O processo Eichmann e a descoberta da Shoah abriu-me bruscamente ao mundo dos adultos; foi um choque terrível para mim. Como foi possível?, perguntava ao meu pai com quem ficava a ver as reportagens do processo e os documentários sobre os campos. A minha mãe encontrava sempre outras ocupações, só mais tarde percebi que não gostava de recordar estes tempos. Acabado o processo e as reportagens, procurei saber mais sobre o extermínio dos judeus na Europa. Na época, só com revistas e livros, que se multiplicaram precisamente após o processo Eichmann. Ou no liceu público do centro de Toulouse, França, onde estudava e onde também cresceu a minha fé nas aulas de Instrução Religiosa e nos grupos da JEC.
Nasci, cresci, estudei nesta cidade – hoje multicultural e cosmopolita –, antes de emigrar para Portugal, em 1971, após o meu casamento com o Pedro. A minha família francesa também é multicultural, como muitas outras em França. Houve uma intensa mobilidade interna das pessoas no século passado, sobretudo durante e depois da crise mundial de 1929 e 2ª Guerra Mundial. O meu pai é oriundo das Ardenas, perto da Bélgica, e migrou para sul, ainda criança, com a família, nos anos 1930; a minha mãe nasceu numa aldeia (hoje vila) a sudoeste de Toulouse. Conheceram-se na aldeia durante a guerra, casaram em 1945, e instalaram-se em Toulouse, já repleta de refugiados de várias guerras europeias: judeus, espanhóis, italianos, polacos…

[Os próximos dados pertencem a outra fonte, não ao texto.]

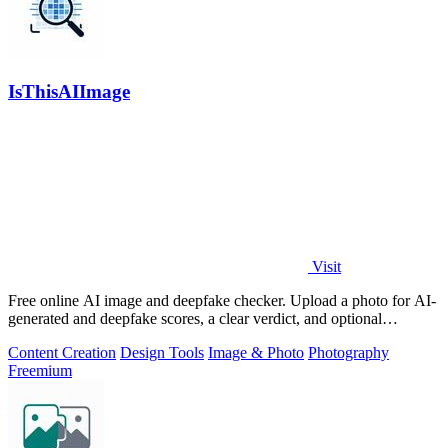
IsThisAIImage
Visit
Free online AI image and deepfake checker. Upload a photo for AI-
generated and deepfake scores, a clear verdict, and optional
generator hints.
Content Creation
Design Tools
Image & Photo
Photography
Freemium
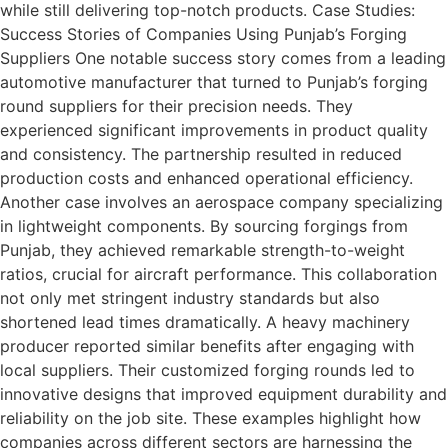
while still delivering top-notch products. Case Studies:
Success Stories of Companies Using Punjab’s Forging
Suppliers One notable success story comes from a leading
automotive manufacturer that turned to Punjab’s forging
round suppliers for their precision needs. They
experienced significant improvements in product quality
and consistency. The partnership resulted in reduced
production costs and enhanced operational efficiency.
Another case involves an aerospace company specializing
in lightweight components. By sourcing forgings from
Punjab, they achieved remarkable strength-to-weight
ratios, crucial for aircraft performance. This collaboration
not only met stringent industry standards but also
shortened lead times dramatically. A heavy machinery
producer reported similar benefits after engaging with
local suppliers. Their customized forging rounds led to
innovative designs that improved equipment durability and
reliability on the job site. These examples highlight how
companies across different sectors are harnessing the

Ao longo da minha vida em Portugal, nunca deixei de me documentar sobre a Shoah. A partir dos anos 1980, surgiram obras fundamentais que comprava em França. Ainda vou comprando um ou outro, mas com menos frequência, já tenho tantos… Interessam-me mais agora as suas raízes antropológicas e filosóficas, procurando completar a resposta à pergunta «Como foi possível?» da minha adolescência. A cobertura jornalística do processo de Eichmann que fez a filósofa Hannah Arendt abriu uma polémica que ainda não acabou sobre a «banalidade do mal». Arendt descreve Eichmann como uma pessoa inteligente, mas repetindo sempre os mesmos clichés, um burocrata incapaz de pensar e julgar por si próprio. Um homem comum, banal, mas que cometeu crimes descomunais, sendo, portanto, culpado. Pelo contrário, uma biografia mais recente apresenta-o como um antissemita com fortes convicções políticas desde a sua juventude, disfarçado durante o processo.
E agora, depois do atentado descomunal do Hamas, depois dos bombardeamentos israelitas em Gaza, em que ficamos? Como a mesma «banalidade do mal»? Quem são os culpados? Não há uma responsabilidade coletiva no que se refere à situação no Médio-Oriente? A Shoah já passou, mas permanece como uma herança pesada na nossa memória. Talvez seja preciso libertar-nos do peso da herança para compreender o presente e procurar soluções para um futuro melhor.